To sum up, herein we report antibacterial, anticancer, and MAO-inhibitory activity of newly synthesized, as well as earlier obtained in our group, 1,2,4-oxadiazole/2-imidazoline hybrids. Some of the investigated compounds exhibited attractive antibacterial profile reaching MIC values between 8 and 32 µg/mL which makes them undoubtedly promising for further evaluation.
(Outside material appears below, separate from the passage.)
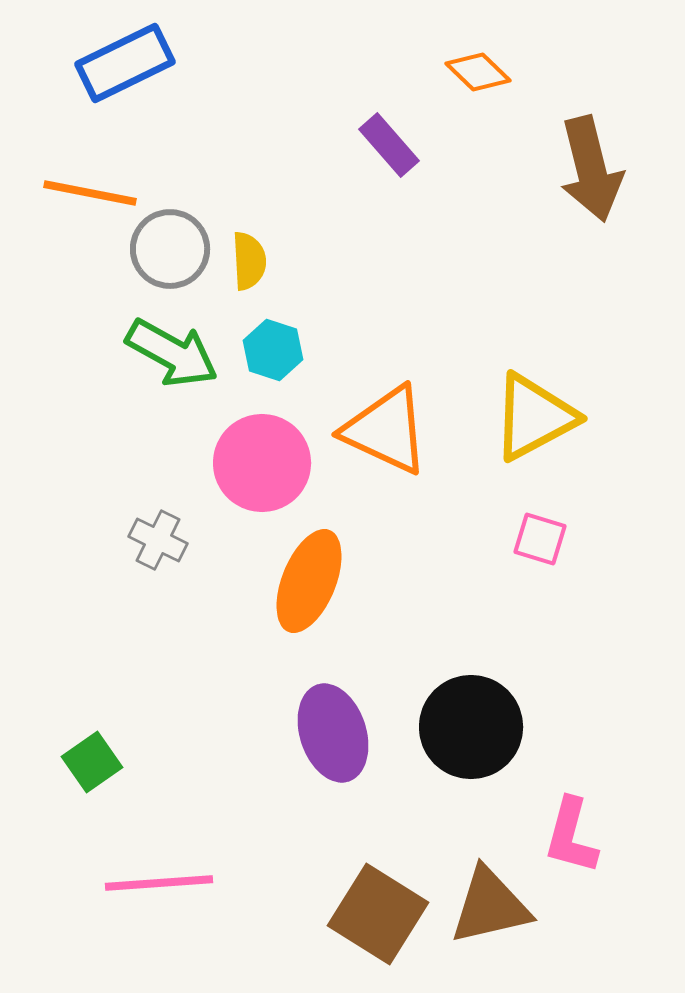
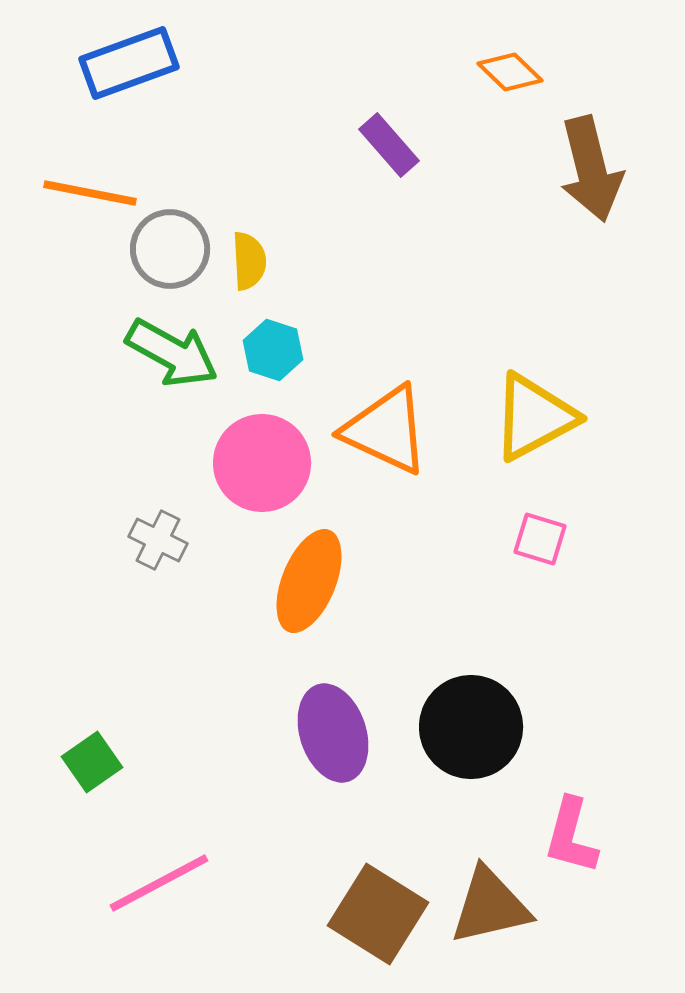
blue rectangle: moved 4 px right; rotated 6 degrees clockwise
orange diamond: moved 32 px right
pink line: rotated 24 degrees counterclockwise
Several frontrunners (3d, 3e, 5g, 5k, 5r, and 5s) have been studied in more details and showed pronounced bacteriostatic properties against drug-resistant strains, as well as substantial antiproliferative activity against pancreas ductal adenocarcinoma (PANC-1) cell line. In the meantime, type-selective MAO inhibitory profile revealed for the most active compounds is favorable for them to demonstrate good side-effect characteristics in further development. Finally, we strongly believe that this scaffold may gain the attention of medicinal chemists as easily accessible privileged structure serving as a starting point for novel libraries of biologically active compounds.